Kommentar zu Rohstoffbeiträgen bei „Hallo Niedersachsen“ (NDR)

In der abgelaufenen Woche war beim niedersächsischen Landesmagazin des NDR „Rohstoffe“ ein Thema. Vier Beiträge thematisierten dabei die Erdöl- und Erdgasgewinnung. Diese waren insgesamt erfreulich sachlich gehalten, obwohl ein grober Schnitzer zum zuvor ausgestrahlten Beitrags zum Gips Schlimmstes befürchten ließ. Gips (chemisch CaSO4 x 2H2O) wurde mit Steinsalz (NaCl) synonymisiert.  Abgesehen von einer Ausnahme waren die Beiträge zur Kohlenwasserstoffgewinnung sachlich, teilweise sogar spannend gestaltet. Hier ein Kommentar zu den jeweiligen Beiträgen:

1. Erdölförderung im Emsland und der Grafschaft Bentheim

Untermalt mit Country-Musik wird der Beitrag eingeleitet. Die Region wird hinsichtlich der Erdölförderung als die wertvollste Westeuropas bezeichnet. das kann man so nicht stehenlassen, denn schließlich wird gegenwärtig mehr Erdöl aus dem Offshore-Feld „Mittelplate“ im schleswig-holsteinischen Wattenmeer gefördert als aus den  Feldern westlich der Ems insgesamt. Dass in der Region Erdölgeschichte geschrieben wird, ist allerdings wahr.

Schließlich wird dort seit nunmehr vier Jahrzehnten in drei Lagerstätten Heißdampf injiziert, um das dortige zähflüssige Erdöl fließfähiger zu machen. Denn erwärmtes Erdöl wird, laienhaft gesprochen, flüssiger. Das wird in dem Film auch hervorgehoben.

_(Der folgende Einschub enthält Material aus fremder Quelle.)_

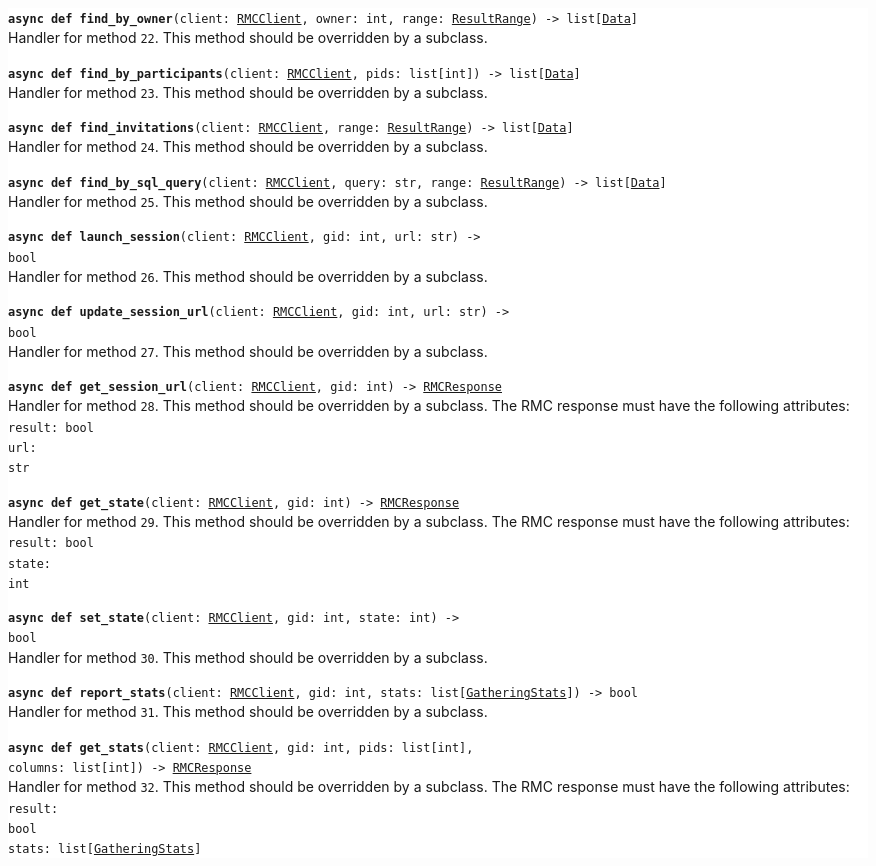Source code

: <code>**async def find_by_owner**(client: [RMCClient](rmc.md#rmcclient), owner: int, range: [ResultRange](common.md#resultrange)) -> list[[Data](common.md)]</code><br>
<span class="docs">Handler for method `22`. This method should be overridden by a subclass.</span>

<code>**async def find_by_participants**(client: [RMCClient](rmc.md#rmcclient), pids: list[int]) -> list[[Data](common.md)]</code><br>
<span class="docs">Handler for method `23`. This method should be overridden by a subclass.</span>

<code>**async def find_invitations**(client: [RMCClient](rmc.md#rmcclient), range: [ResultRange](common.md#resultrange)) -> list[[Data](common.md)]</code><br>
<span class="docs">Handler for method `24`. This method should be overridden by a subclass.</span>

<code>**async def find_by_sql_query**(client: [RMCClient](rmc.md#rmcclient), query: str, range: [ResultRange](common.md#resultrange)) -> list[[Data](common.md)]</code><br>
<span class="docs">Handler for method `25`. This method should be overridden by a subclass.</span>

<code>**async def launch_session**(client: [RMCClient](rmc.md#rmcclient), gid: int, url: str) -> bool</code><br>
<span class="docs">Handler for method `26`. This method should be overridden by a subclass.</span>

<code>**async def update_session_url**(client: [RMCClient](rmc.md#rmcclient), gid: int, url: str) -> bool</code><br>
<span class="docs">Handler for method `27`. This method should be overridden by a subclass.</span>

<code>**async def get_session_url**(client: [RMCClient](rmc.md#rmcclient), gid: int) -> [RMCResponse](common.md)</code><br>
<span class="docs">Handler for method `28`. This method should be overridden by a subclass. The RMC response must have the following attributes:<br>
<span class="docs">
<code>result: bool</code><br>
<code>url: str</code><br>
</span>
</span>

<code>**async def get_state**(client: [RMCClient](rmc.md#rmcclient), gid: int) -> [RMCResponse](common.md)</code><br>
<span class="docs">Handler for method `29`. This method should be overridden by a subclass. The RMC response must have the following attributes:<br>
<span class="docs">
<code>result: bool</code><br>
<code>state: int</code><br>
</span>
</span>

<code>**async def set_state**(client: [RMCClient](rmc.md#rmcclient), gid: int, state: int) -> bool</code><br>
<span class="docs">Handler for method `30`. This method should be overridden by a subclass.</span>

<code>**async def report_stats**(client: [RMCClient](rmc.md#rmcclient), gid: int, stats: list[[GatheringStats](#gatheringstats)]) -> bool</code><br>
<span class="docs">Handler for method `31`. This method should be overridden by a subclass.</span>

<code>**async def get_stats**(client: [RMCClient](rmc.md#rmcclient), gid: int, pids: list[int], columns: list[int]) -> [RMCResponse](common.md)</code><br>
<span class="docs">Handler for method `32`. This method should be overridden by a subclass. The RMC response must have the following attributes:<br>
<span class="docs">
<code>result: bool</code><br>
<code>stats: list[[GatheringStats](#gatheringstats)]</code><br>
</span>
</span>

Einen groben, wissenschaftlich unhaltbaren Schnitzer erlaubt sich der Kommentator des Beitrages, als es ins Erdölfeld Rühlernoor geht. Er behauptet:

Für Geologen ist lange klar: Wo viel Moor, da auch viel Erdöl.

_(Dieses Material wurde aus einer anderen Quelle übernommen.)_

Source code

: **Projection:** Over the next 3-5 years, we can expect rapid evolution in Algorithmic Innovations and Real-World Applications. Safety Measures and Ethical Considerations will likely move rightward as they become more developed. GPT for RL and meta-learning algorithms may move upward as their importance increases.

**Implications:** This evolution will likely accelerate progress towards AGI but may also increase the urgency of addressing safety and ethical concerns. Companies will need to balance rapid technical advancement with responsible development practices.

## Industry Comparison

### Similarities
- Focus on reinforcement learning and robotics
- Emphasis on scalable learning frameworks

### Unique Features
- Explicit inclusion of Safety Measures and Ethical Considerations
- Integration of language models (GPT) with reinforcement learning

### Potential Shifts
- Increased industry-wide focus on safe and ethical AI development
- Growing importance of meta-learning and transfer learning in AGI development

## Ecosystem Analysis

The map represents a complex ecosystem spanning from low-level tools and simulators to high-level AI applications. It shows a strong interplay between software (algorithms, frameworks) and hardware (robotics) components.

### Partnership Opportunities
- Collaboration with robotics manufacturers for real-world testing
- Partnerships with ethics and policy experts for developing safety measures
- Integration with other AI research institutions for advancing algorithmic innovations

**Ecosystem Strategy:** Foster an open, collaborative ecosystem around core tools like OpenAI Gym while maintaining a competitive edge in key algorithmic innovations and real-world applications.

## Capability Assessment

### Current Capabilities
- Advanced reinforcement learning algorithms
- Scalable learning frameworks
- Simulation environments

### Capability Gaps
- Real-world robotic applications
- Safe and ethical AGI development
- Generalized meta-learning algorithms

Hier wird ein Zusammenhang zwischen der erdgeschichtlich gesehen sehr jungen Moorbildung, beginnend mit dem Ausklang der letzten Eiszeit vor ca. 12.000 Jahren, und den kreidezeitlichen (älter als 65 Millionen Jahre) Speichergesteinen des Erdöls hergestellt. Das ist unhaltbar und einem geowissenschaftlich bewanderten Menschen sträuben sich bei einer solchen Aussage die Haare. Schließlich befinden sich die weltweit ergiebigsten Erdöllagerstätten in sehr trockenen Regionen. Nur weil es hier heute Moor gibt, war das nicht immer der Fall und das Klima zu Zeiten der Ölbildung war völlig anders als heute. Auch die Landschaft ist mit der gegenwärtigen nicht gleichzusetzen.

Es ist auch nicht korrekt, dass das vergleichsweise schwere Erdöl der Region, dass in der Raffinerie in Lingen veredelt wird, ausschließlich zu Kraftstoffen verarbeitet wird. Ein historischer Abriss der Raffinerie ist hier zu finden: LINK

Es ist zwar schön zu erfahren, dass die dortigen Lagerstätten wahrscheinlich noch 30 Jahre betrieben werden. Es ist aber falsch zu behaupten, dass das Erdöl aus dem Untergrund „sprudelt“. Es wird tatsächlich aufwendig an die Erdoberfläche mittels Tiefpumpen gefördert.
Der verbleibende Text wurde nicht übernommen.